Critique: if possible include your comments and reflections about the exercise, whether you felt you learnt something, ideas for improvements and other thoughts you've made when solving the exercise. We wish to keep this course at the interactive level and your comments can help us improve it.

Try to establish a practice where you log your work at the computerlab. You may find such a logbook very handy at later stages in your work, especially when you don't properly remember what a previous test version of your program did. Here you could also record the time spent on solving the exercise, various algorithms you may have tested or other topics which you feel worthy of mentioning.

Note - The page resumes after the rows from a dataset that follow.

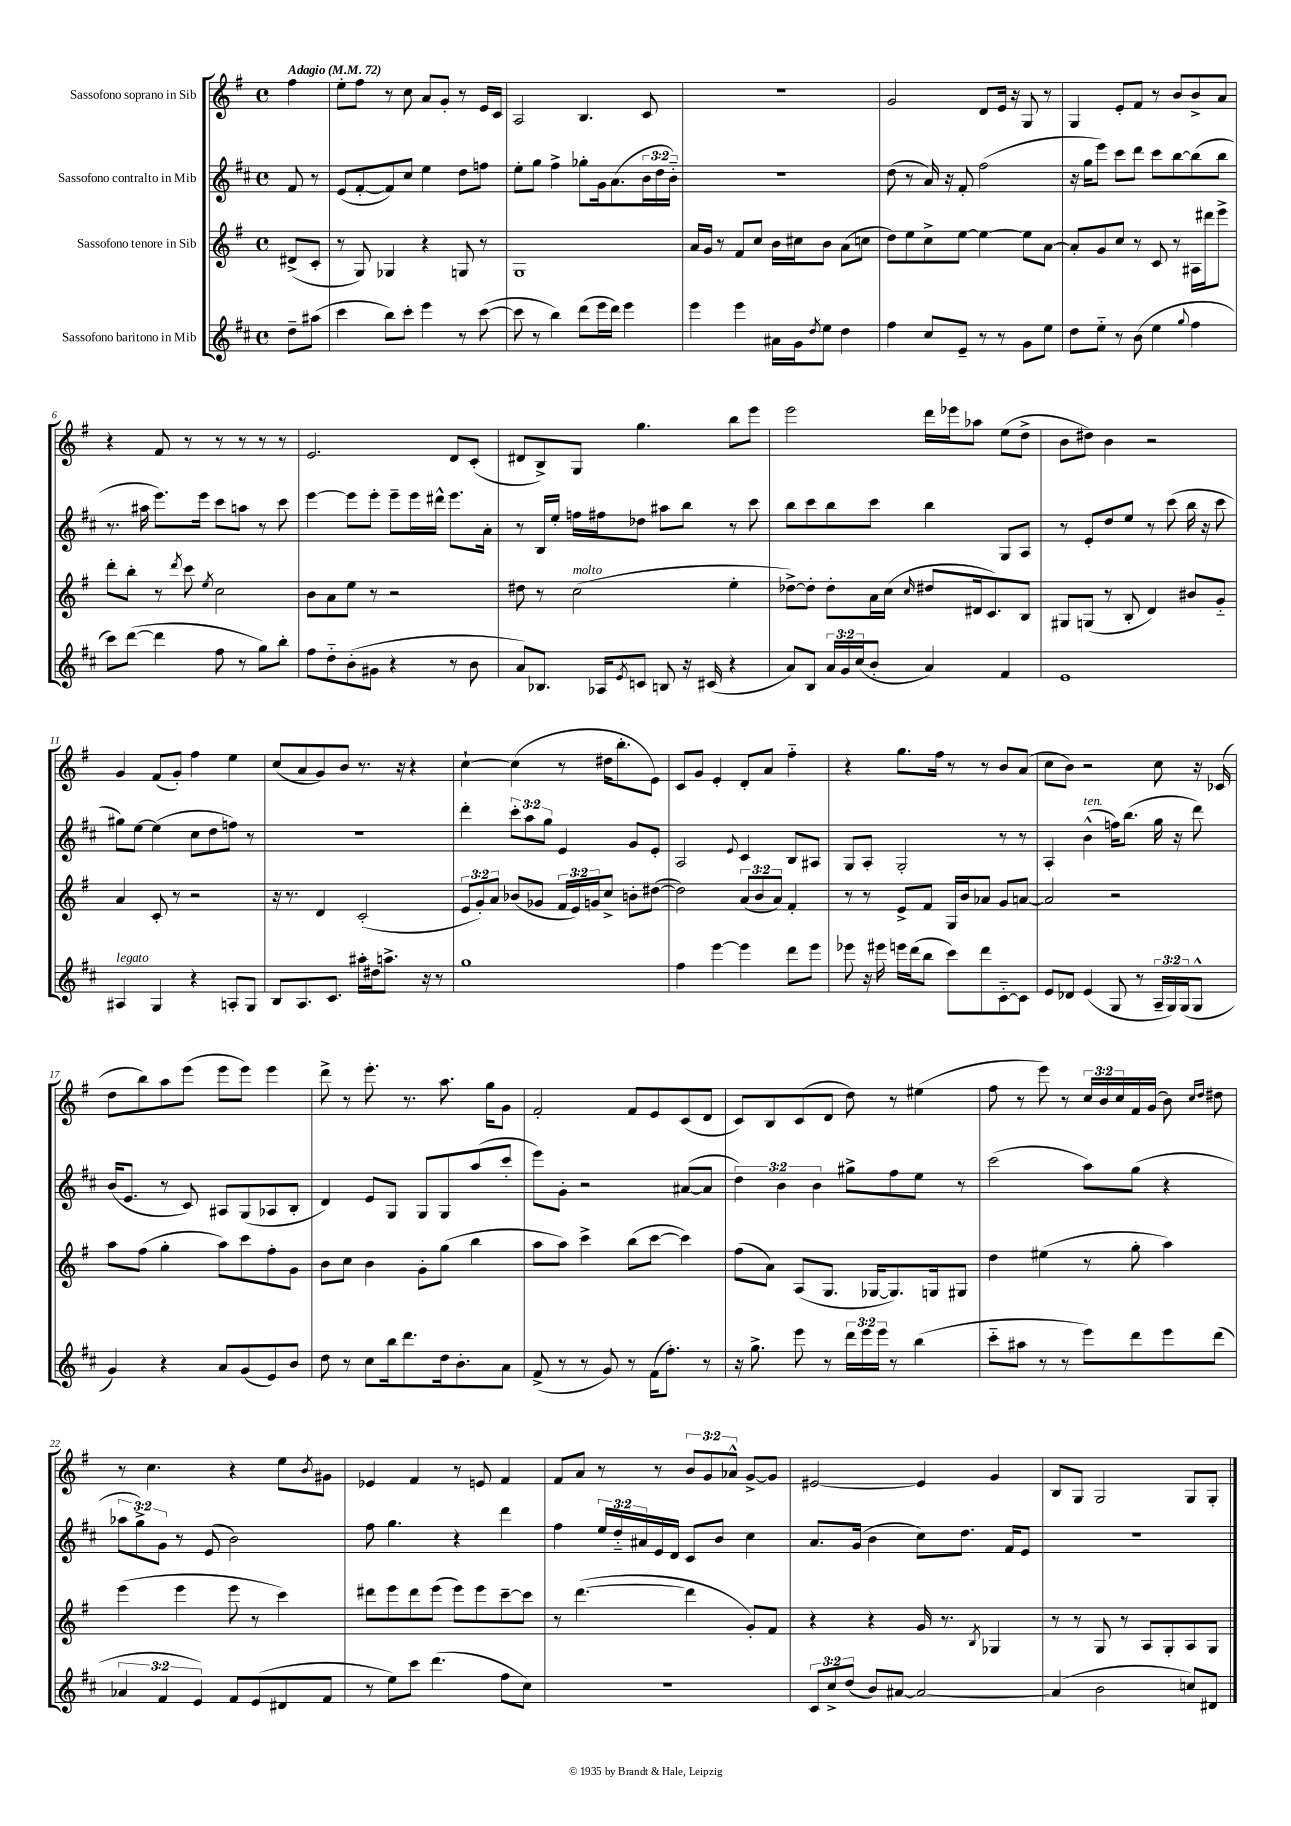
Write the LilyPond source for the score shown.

<<
\new StaffGroup <<
\new Staff = "s0" \with { instrumentName = "Sassofono soprano in Sib" } {
    \clef treble \key g \major \defaultTimeSignature \time 4/4 \override Staff.TupletNumber.text = #tuplet-number::calc-fraction-text \partial 4 \tempo "Adagio" 4 = 72
    fis''4 |
    e''8-. fis''8 r8 c''8 a'8 g'8-. r8 e'16 c'16 |
    a2 b4. c'8 |
    R1 |
    g'2 d'8 e'16 r16 g8 r8 |
    g4 e'8-. fis'8 r8 b'8 b'8-> a'8 |
    r4 fis'8 r8 r8 r8 r8 r8 |
    e'2. d'8 c'8-.( |
    dis'8 b8->) g8 g''4. b''8 e'''8 |
    e'''2 d'''16 ees'''16 aes''8 e''8( d''8-> |
    b'8 dis''8) b'4 r2 |
    g'4 fis'8( g'8-.) fis''4 e''4 |
    c''8( a'8 g'8) b'8 r8. r16 r4 |
    c''4~-! c''4( r8 dis''16 b''8.-. e'8) |
    c'8 g'8 e'4-. d'8-. a'8 fis''4-_ |
    r4 g''8. fis''16 r8 r8 b'8 a'8( |
    c''8 b'8) r2 c''8 r16 ces'16( |
    d''8 b''8) a''8 e'''8( e'''8 e'''8) e'''4 |
    d'''8-> r8 e'''8.-. r8. a''8. g''16 g'8 |
    fis'2-. fis'8 e'8 c'8( d'8 |
    c'8) b8 c'8( d'8 d''8) r8 eis''4( |
    fis''8 r8 e'''8) r8 \tuplet 3/2 { c''16 b'16 c''16 } fis'16 g'16( b'8) \grace { c''16 d''16 } dis''8 |
    r8 c''4. r4 e''8 \acciaccatura { b'8 } gis'8 |
    ees'4 fis'4 r8 e'8 fis'4 |
    fis'8 a'8 r8 r8 \tuplet 3/2 { b'8 g'8 aes'8-^ } g'8~-> g'8 |
    eis'2~ eis'4 g'4 |
    b8 g8 g2 g8 g8-. \bar "|." |
}
\new Staff = "s1" \with { instrumentName = "Sassofono contralto in Mib" } {
    \clef treble \key d \major \defaultTimeSignature \time 4/4 \override Staff.TupletNumber.text = #tuplet-number::calc-fraction-text \partial 4
    fis'8 r8 |
    e'8( fis'8~-. fis'8) cis''8 e''4 d''8 f''8 |
    e''8-. g''8 fis''4-> ges''8-. g'16 a'8.( \tuplet 3/2 { b'16 d''16 b'16-_) } |
    R1 |
    d''8( r8 a'16) r16 fis'8-. fis''2( |
    r16 g''16 e'''8) cis'''8 d'''8 cis'''8 b''8~ b''8( b''8 |
    r8. ais''16 e'''8.) e'''16 cis'''8 a''8 r8 cis'''8 |
    e'''4~ e'''8 e'''8-. e'''8-- e'''16 dis'''16-^ e'''8. a'16-. |
    r8 b16 e''16-. f''16 fis''16 des''8 ais''8 b''8 r8 cis'''8 |
    b''8 cis'''8 b''8 cis'''8 b''4 g8 a8 |
    r8 e'8-. d''8 e''8 r8 cis'''8( b''16 r16 cis'''8 |
    gis''8) e''8~ e''4( cis''8 d''8 f''8) r8 |
    R1 |
    d'''4-. \tuplet 3/2 { cis'''8-. a''8 g''8 } e'4 g'8 e'8-. |
    a2 \appoggiatura { e'8 } cis'4 b8 ais8 |
    g8 a8-. g2-. r8 r8 |
    a4-. b'4-^^\markup { \italic "ten." }( f''16) b''8.( g''16 r16 d'''8) |
    b'16( e'8. r8 cis'8) ais8 g8( aes8 b8-. |
    d'4) e'8 g8 g8 g8 a''8( cis'''8-. |
    e'''8) g'8-. r2 ais'8~( ais'8 |
    \tuplet 3/2 { d''4) b'4 b'4 } gis''8-> fis''8 e''8 r8 |
    cis'''2( a''8) g''8( r4 |
    \tuplet 3/2 { aes''8 g''8->) g'8 } r8 e'8( b'2) |
    fis''8 g''4. r4 d'''4 |
    fis''4 \tuplet 3/2 { e''16 d''16-_ ais'16 } e'16 d'16 cis'8 b'8 cis''4 |
    a'8. g'16( b'4 cis''8) d''8. fis'16 e'8 |
    R1 \bar "|." |
}
\new Staff = "s2" \with { instrumentName = "Sassofono tenore in Sib" } {
    \clef treble \key g \major \defaultTimeSignature \time 4/4 \override Staff.TupletNumber.text = #tuplet-number::calc-fraction-text \partial 4
    dis'8->( c'8-. |
    r8 g8) ges4 r4 g8 r8 |
    g1 |
    a'16 g'16 r8 fis'8 c''8 b'16 cis''16 b'8 a'8( c''8 |
    d''8) e''8 c''8-> e''8~ e''4~ e''8 a'8~ |
    a'8-. g'8 c''8 r8 c'8 r8 ais16 dis'''16 e'''8-> |
    d'''8-. b''8-. r8 \acciaccatura { d'''8 } c'''8 \acciaccatura { e''8 } c''2 |
    b'8 a'8 e''8 r8 r2 |
    dis''8 r8 c''2^\markup { \italic "molto" }( e''4-. |
    des''8~->) des''8-. des''8-. a'16 c''16( \grace { c''16 } dis''8 dis'16 c'8.) b8 |
    gis8 g8( r8 b8-. d'4) bis'8 g'8-_ |
    a'4 c'8-. r8 r2 |
    r16 r8. d'4 c'2-.( |
    \tuplet 3/2 { e'8 g'8-.) a'8 } bes'8( ges'8 \tuplet 3/2 { fis'16 e'16) g'16 } c''8-> b'8-. dis''8~( |
    dis''2) \tuplet 3/2 { a'8( b'8 a'8) } fis'4-. |
    r8 r8 e'8-> fis'8 g16 b'16 aes'8 g'8 a'8~ |
    a'2 r2 |
    a''8 fis''8( g''4-. a''8) c'''8 fis''8-. g'8 |
    b'8 c''8 b'4 g'8-. g''8( b''4 |
    a''8 a''8) c'''4-> b''8( c'''8~ c'''4) |
    fis''8( a'8) a8( g8. ges16~ ges8.) g16 gis8 |
    d''4 eis''4( r8 g''8-. a''4) |
    e'''4( e'''4 e'''8 r8 c'''4) |
    dis'''8 e'''8 dis'''8 e'''8( e'''8) e'''8 c'''8~-- c'''8 |
    r8 d'''4.~( d'''4 g'8-.) fis'8 |
    r4 r4 g'16 r8. \acciaccatura { b8 } ges4 |
    r8 r8 g8 r8 a8 g8-. a8 g8 \bar "|." |
}
\new Staff = "s3" \with { instrumentName = "Sassofono baritono in Mib" } {
    \clef treble \key d \major \defaultTimeSignature \time 4/4 \override Staff.TupletNumber.text = #tuplet-number::calc-fraction-text \partial 4
    d''8-- ais''8( |
    cis'''4 b''8) cis'''8-. e'''4 r8 cis'''8~( |
    cis'''8 r8 b''4) d'''8( e'''16 d'''16) e'''4 |
    e'''4 e'''4 ais'16 g'16 \acciaccatura { d''8 } e''8 d''4 |
    fis''4 cis''8 e'8-- r8 r8 g'8 e''8 |
    d''8 e''8-_ r8 b'8( e''4 \appoggiatura { g''8 } fis''4 |
    cis'''8) d'''8~( d'''4 fis''8 r8 g''8) b''8-. |
    fis''8 d''8-_ b'8-.( gis'8 r4 r8 b'8 |
    a'8) bes8. aes16 \acciaccatura { e'8 } c'8 b8 r16 cis'16( r4 |
    a'8) b8 \tuplet 3/2 { a'16 g'16 cis''16( } b'8-. a'4) fis'4 |
    e'1 |
    ais4^\markup { \italic "legato" } g4 r4 a8-. g8 |
    b8 a8. cis'8. ais''16-. dis''16 a''8.-> r16 r8 |
    g''1 |
    fis''4 e'''4~ e'''4 d'''8 e'''8 |
    ees'''8 r16 eis'''16 e'''16 d'''16( b''8 cis'''8) d'''8 cis'8~-_ cis'8 |
    e'8 des'8 e'4( g8 r8 \tuplet 3/2 { a16-- g16) g16( } g8-^ |
    g'4) r4 a'8 g'8( e'8) b'8 |
    d''8 r8 cis''8 b''16 d'''8. d''16 b'8.-. a'8 |
    fis'8->( r8 r8 g'8) r8 fis'16( fis''8.-.) r8 |
    r16 g''8.-> e'''8 r8 \tuplet 3/2 { d'''16 e'''16 e'''16 } r8 b''4( |
    cis'''8-_ ais''8 r8 r8 e'''8) d'''8 e'''8 d'''8( |
    \tuplet 3/2 { aes'4 fis'4 e'4) } fis'8 e'8( dis'8 fis'8 |
    r8 e''8) cis'''8 d'''4.( fis''8 cis''8) |
    R1 |
    \tuplet 3/2 { cis'8 cis''8-> d''8( } b'8) ais'8~ ais'2~ |
    ais'4( b'2 c''8) dis'8 \bar "|." |
}
>>
>>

The preferred format for the report is a PDF file. You can also use DOC or postscript formats or as an ipython notebook file. As programming language we prefer that you choose between C/C++, Fortran2008 or Python. The following prescription should be followed when preparing the report:

Use Devilry to hand in your projects, log in at http://devilry.ifi.uio.no with your normal UiO username and password and choose either 'fys3150' or 'fys4150'. There you can load up the files within the deadline.

Upload

**only**the report file! For the source code file(s) you have developed please provide us with your link to your github domain. The report file should include all of your discussions and a list of the codes you have developed. Do not include library files which are available at the course homepage, unless you have made specific changes to them.In your git repository, please include a folder which contains selected results. These can be in the form of output from your code for a selected set of runs and input parameters.

In this and all later projects, you should include tests (for example unit tests) of your code(s).

Comments from us on your projects, approval or not, corrections to be made etc can be found under your Devilry domain and are only visible to you and the teachers of the course.

Finally, we encourage you to work two and two together. Optimal working groups consist of 2-3 students. You can then hand in a common report.